### [REQUIREMENT A]
In the blog excerpt, translate this sentence into French: "The theater itself doesn’t look very good but is rather old and decaying."
### [REQUIREMENT B]
Reproduce word for word the part of the blog excerpt starting with "I am going to" and going on through "(Los Abrazos Rotos)".

### [SELECTED EXCERPT]
*****
I really enjoyed this book. Timothy’s discovery of a larger life is interesting and the writing really reflects the opening of his mind. I also learned about post-war England and the rationing that lasted much longer than in other countries. The life of expat Americans was fascinating, in a shallow way. They didn’t mix with the Germans and lead a comfortable life right under their noses.

I am going to read more books by David Lodge, especially his early ones. They’re always very finely written and yet easy to read: language just flows and the plots are interesting. You should do the same!

Broken Embraces (Los Abrazos Rotos)

Los Abrazos RotosLast night I wanted to see a movie but couldn’t chose one from the ones showing at the moment. Then I remembered I hadn’t seen the last Almodovar movie, Broken Embraces. Luckily it was still showing in a small theater in Saint Michel: le Saint André des Arts, famous for being highbrow and often mentionned in the Cahiers du Cinéma (it used to drive me crazy when I read about it but didn’t live in Paris yet: it seemed like everything interesting was happening there and of course I couldn’t go). The theater itself doesn’t look very good but is rather old and decaying. When I bought my ticket, water dropped on my head: I looked up and down and saw a bucket half filled with water that was leaking from the ceiling. Nice introduction.

Anyway I was in for a good movie. By the way what follows is kind of a spoiler.

Broken Embraces is “classical” Almodovar. A simple intrigue, but filled with passion and drama. Watching it made me distinguish some recurring themes and ideas in his movies:

- illnesses and accidents: Harry is blind from a car accident. Lena’s father dies of cancer at the beginning. Doctors and hospitals often appear. Just like in Talk To Her, where the hospital is part of the setting. And the car accident reminded me of All About My Mother. These twists of life lend his movies their melodramatic aspect. That’s where you see that Almodovar is clever, because they never look mawkish or “too much”. At worst you can think they are due to the Spanish exuberance inherited from the Movida.

- the opposition of blue and red: in Broken Embraces, it’s everywhere. Any details of the setting, clothes, accessories is an occasion to oppose these two colours. I don’t remember everything about the other Almodovar movies I saw apart from there being a lot of red (especially his actresses’ dresses). I had a look at some of his movie posters and you can find the blue/red opposition there too: just look at All About My Mother and Talk To Her.

Apart from that, the movie unfolds itself in a rather ordinary way. It is pleasant while you watch it but when you think about it afterwards you get the feeling that not much has happened between the beginning and the end of the movie. I was a bit disappointed by Penelope Cruz’s part. I’m used to Almodovar’s strong and combative women, but Lena is more or less just a pretty face (oh but what a pretty face! Just look at that fringe…). And you never really know what makes those two men go crazy about her, apart from her looks.

All in all, I had a good time. Like I said, it’s classical Almodovar, albeit not extraordinary.

Hello world!

It’s 01.54 AM and I’ve finished setting up my blog. All is ready for me to start blogging about what I’m interested in. That is, books, movies, art, libraries, and the Internet.
*****
### [EXCERPTED RECORDS]
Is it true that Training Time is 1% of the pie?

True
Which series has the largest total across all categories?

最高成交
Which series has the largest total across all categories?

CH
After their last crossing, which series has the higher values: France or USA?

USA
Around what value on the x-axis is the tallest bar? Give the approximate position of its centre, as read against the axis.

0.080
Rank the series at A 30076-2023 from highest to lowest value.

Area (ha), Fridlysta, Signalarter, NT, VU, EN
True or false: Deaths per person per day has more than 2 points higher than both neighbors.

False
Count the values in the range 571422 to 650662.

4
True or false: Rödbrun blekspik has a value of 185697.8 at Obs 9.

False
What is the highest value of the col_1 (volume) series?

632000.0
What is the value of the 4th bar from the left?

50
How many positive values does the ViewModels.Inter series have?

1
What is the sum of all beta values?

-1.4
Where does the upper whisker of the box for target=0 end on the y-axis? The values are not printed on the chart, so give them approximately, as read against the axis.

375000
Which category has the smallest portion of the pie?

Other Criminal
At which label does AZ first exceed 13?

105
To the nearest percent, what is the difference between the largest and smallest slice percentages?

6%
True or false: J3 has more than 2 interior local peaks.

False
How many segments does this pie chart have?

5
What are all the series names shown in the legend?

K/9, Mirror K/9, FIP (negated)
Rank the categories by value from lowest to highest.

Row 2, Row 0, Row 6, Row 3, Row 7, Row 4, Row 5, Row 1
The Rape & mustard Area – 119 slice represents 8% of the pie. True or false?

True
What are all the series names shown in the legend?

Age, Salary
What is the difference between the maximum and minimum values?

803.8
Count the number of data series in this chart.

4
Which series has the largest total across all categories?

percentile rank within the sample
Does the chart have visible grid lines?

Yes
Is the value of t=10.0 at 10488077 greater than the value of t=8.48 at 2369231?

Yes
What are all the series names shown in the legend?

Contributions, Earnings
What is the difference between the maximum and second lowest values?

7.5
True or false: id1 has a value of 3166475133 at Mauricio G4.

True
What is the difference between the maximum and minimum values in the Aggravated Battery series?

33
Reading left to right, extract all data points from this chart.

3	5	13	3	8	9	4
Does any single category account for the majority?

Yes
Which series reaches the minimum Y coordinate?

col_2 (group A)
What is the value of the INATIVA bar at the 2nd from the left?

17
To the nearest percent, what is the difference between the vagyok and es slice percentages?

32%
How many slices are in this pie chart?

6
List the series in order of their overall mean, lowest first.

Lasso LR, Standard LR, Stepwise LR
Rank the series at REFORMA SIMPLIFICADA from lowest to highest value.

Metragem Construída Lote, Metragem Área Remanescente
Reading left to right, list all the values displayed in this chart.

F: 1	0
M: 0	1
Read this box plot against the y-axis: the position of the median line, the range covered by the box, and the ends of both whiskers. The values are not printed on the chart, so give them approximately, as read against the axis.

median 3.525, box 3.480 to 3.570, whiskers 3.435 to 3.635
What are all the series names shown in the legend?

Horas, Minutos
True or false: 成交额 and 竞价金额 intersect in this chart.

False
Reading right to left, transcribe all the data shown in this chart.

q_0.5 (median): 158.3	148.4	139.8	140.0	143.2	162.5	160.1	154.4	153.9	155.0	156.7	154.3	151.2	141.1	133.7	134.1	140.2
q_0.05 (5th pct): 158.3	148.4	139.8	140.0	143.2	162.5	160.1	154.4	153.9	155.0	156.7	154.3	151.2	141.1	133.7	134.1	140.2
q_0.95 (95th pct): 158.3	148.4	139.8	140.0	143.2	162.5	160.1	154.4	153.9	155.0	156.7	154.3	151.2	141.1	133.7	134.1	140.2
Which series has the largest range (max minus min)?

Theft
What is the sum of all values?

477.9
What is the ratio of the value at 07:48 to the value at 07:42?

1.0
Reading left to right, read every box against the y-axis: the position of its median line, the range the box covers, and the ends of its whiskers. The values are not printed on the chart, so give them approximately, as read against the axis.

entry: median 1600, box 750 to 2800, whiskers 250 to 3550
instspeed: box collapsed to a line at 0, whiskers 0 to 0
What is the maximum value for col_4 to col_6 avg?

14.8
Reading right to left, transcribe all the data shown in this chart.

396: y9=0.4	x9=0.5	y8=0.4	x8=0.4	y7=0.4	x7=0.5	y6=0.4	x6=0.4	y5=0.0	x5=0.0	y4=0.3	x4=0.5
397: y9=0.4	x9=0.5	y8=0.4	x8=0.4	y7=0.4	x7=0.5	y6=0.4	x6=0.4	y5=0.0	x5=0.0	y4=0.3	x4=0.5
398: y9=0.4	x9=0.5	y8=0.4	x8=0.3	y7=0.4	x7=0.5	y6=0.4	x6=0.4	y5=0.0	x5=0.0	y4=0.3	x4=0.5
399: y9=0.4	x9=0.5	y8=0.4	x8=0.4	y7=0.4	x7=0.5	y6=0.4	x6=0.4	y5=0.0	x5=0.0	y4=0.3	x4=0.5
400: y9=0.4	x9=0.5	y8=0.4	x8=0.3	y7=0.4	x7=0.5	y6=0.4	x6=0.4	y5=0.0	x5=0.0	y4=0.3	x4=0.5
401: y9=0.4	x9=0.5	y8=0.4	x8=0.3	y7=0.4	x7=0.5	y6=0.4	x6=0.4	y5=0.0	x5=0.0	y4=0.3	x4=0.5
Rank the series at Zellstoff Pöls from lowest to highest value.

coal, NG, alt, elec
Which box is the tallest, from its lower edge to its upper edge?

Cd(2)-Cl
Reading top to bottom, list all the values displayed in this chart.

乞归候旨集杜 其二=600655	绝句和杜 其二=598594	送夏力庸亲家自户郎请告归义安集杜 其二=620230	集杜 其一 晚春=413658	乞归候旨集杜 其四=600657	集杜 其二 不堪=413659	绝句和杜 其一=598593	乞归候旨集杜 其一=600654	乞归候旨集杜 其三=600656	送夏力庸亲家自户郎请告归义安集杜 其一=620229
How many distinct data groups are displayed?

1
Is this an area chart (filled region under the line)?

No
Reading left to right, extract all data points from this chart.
*****
### [WRITTEN ANSWER A]
La salle elle-même n’a pas très bonne allure, elle est plutôt vieille et délabrée.

### [WRITTEN ANSWER B]
I am going to read more books by David Lodge, especially his early ones. They’re always very finely written and yet easy to read: language just flows and the plots are interesting. You should do the same!

Broken Embraces (Los Abrazos Rotos)